Wednesday, October 22, 2014

The Non-Political Party, Can It Ever Win?

I met Mike Kozikowski in 1998.  I was running for the U.S. House of Representatives as a first time candidate on the New Jersey Libertarian Party ticket.  Mike was a UAW shop steward and a staunch Democrat.  He is now also the 12- year incumbent Recorder of Deeds* in New Castle County, Delaware.

Over beer and crabs at the UAW Hall, Mike asked what I planned to do for the working man.  I gave him the typical libertarian line that I wanted to reduce government and slash taxes so as to put money back in workers’ pockets, to reduce burdensome regulation so a as to unleash innovation, investment and fuel economic growth that would benefit everyone.

He was not impressed.  He wanted me to do things for his guys by doing things to other guys.  He wanted me to give things to his peeps by taking away from others.  As Franz Oppenheimer would say, he wanted me to us the “political means” of force and coercion to rob from others for the benefit of his union bros. 

In America there are conservative parties and there are constitutional parties but there is only one party that will call a spade a spade call taxation what it is, “theft”.  It is stealing from a producer / tax-payer for the benefit of a tax consumer.  As the only party that is opposed to the political means of wealth redistribution, the Libertarian Party must be considered to be a non-political party.

The question is, can a non-political party be expected to win political contests?

The good news is that Americans are becoming more apt to voice libertarian sentiments when queried by pollsters.   CNN:
“has regularly asked a pair of questions that touch on libertarian views of the economy and society:
Some people think the government is trying to do too many things that should be left to individuals and businesses.
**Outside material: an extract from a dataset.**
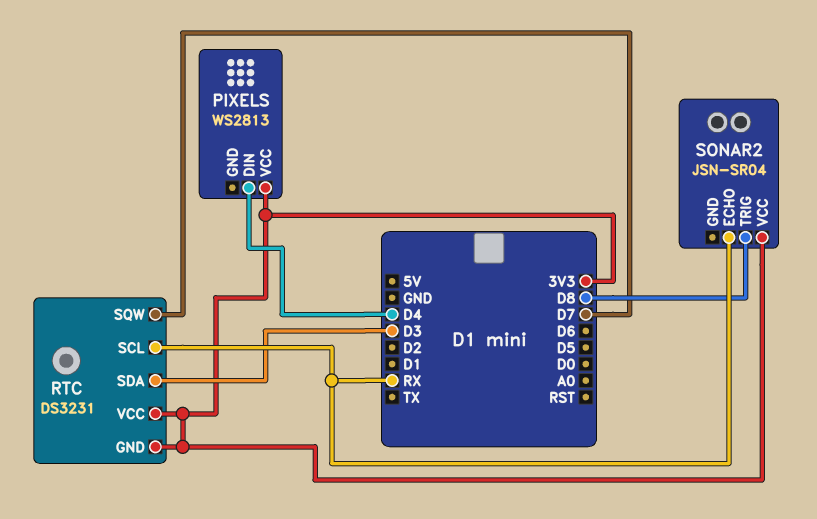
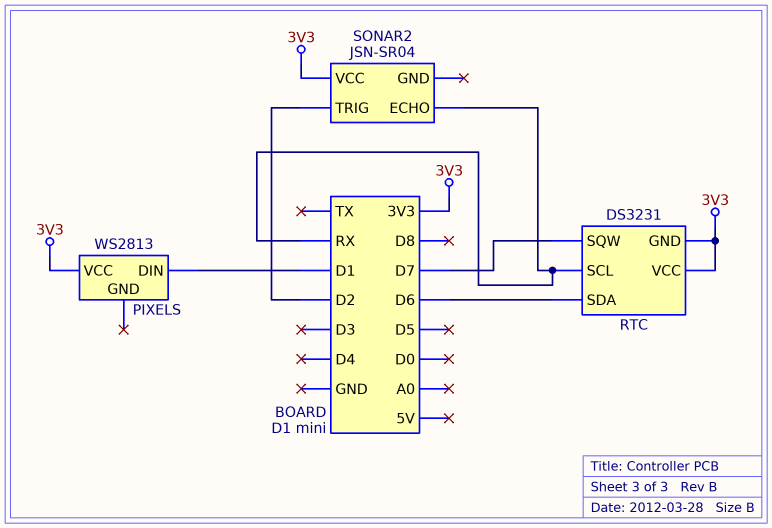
PIXELS pin DIN: D4 -> D1
RTC pin SDA: D3 -> D6
SONAR2 pin TRIG: D8 -> D2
Others think that government should do more to solve our country’s problems. Which comes closer to your own view?
Some people think the government should promote traditional values in our society. Others think the government should not favor any particular set of values. Which comes closer to your own view?
A libertarian, someone who believes that the government is best when it governs least, would typically choose the first view in the first question and the second view in the second.
As of June 2014, the libertarian index was at an all-time high.

The bad news is that many people are unwilling to trust politicians of any stripe to wipe away all government set aides.  They suspect that their little piece of the rock will be chipped away while that of others who are more connected will hold onto theirs.  I can’t say that I blame them or that their fears are unfounded. 
Do not expect Americans to vote en masse for a party that will not vow to protect their narrow interests while possibly letting the other guys slip by.  David Stockman’s classic saga The Triumph of Politics recounts how the ostensibly ant-government Reagan administration was undone by infighting and turf wars to protect well-heeled interest groups.
So do we despair?  No.  Let’s take heart from the track record of the socialists and Marxists.  While theses “fringe” parties never enjoyed significant electoral success in America, they did manage to implement almost their entire agenda over the course of decades.
 Instead freedom lovers must defeat the system issue by issue.  We are winning on school choice, pot, government snooping and the right to bear arms.  The Tenth Amendment Center reports on nullification victories every day.  Traditionally “pro-business” Republicans are awakening to the evils of crony capitalism and out of control central bankers.  Despite the fact the Obamacare is the law of the land, no one really seems to like it.  It has become the poster child for government overreach.  Bitcoin promises to make Ron Paul’s vision of competitive currency a reality.
So libertarians, keep on fighting your electoral battles as I have done twice.  Use your soapbox to spread the gospel of liberty and give voters a real choice.  But do not expect to harvest the fruits of your labor on Election Day.  That will come law by law, statute by statute and state by state.

*An elected off in Delaware if you can believe it.  Also a nice way to reward Party toadies.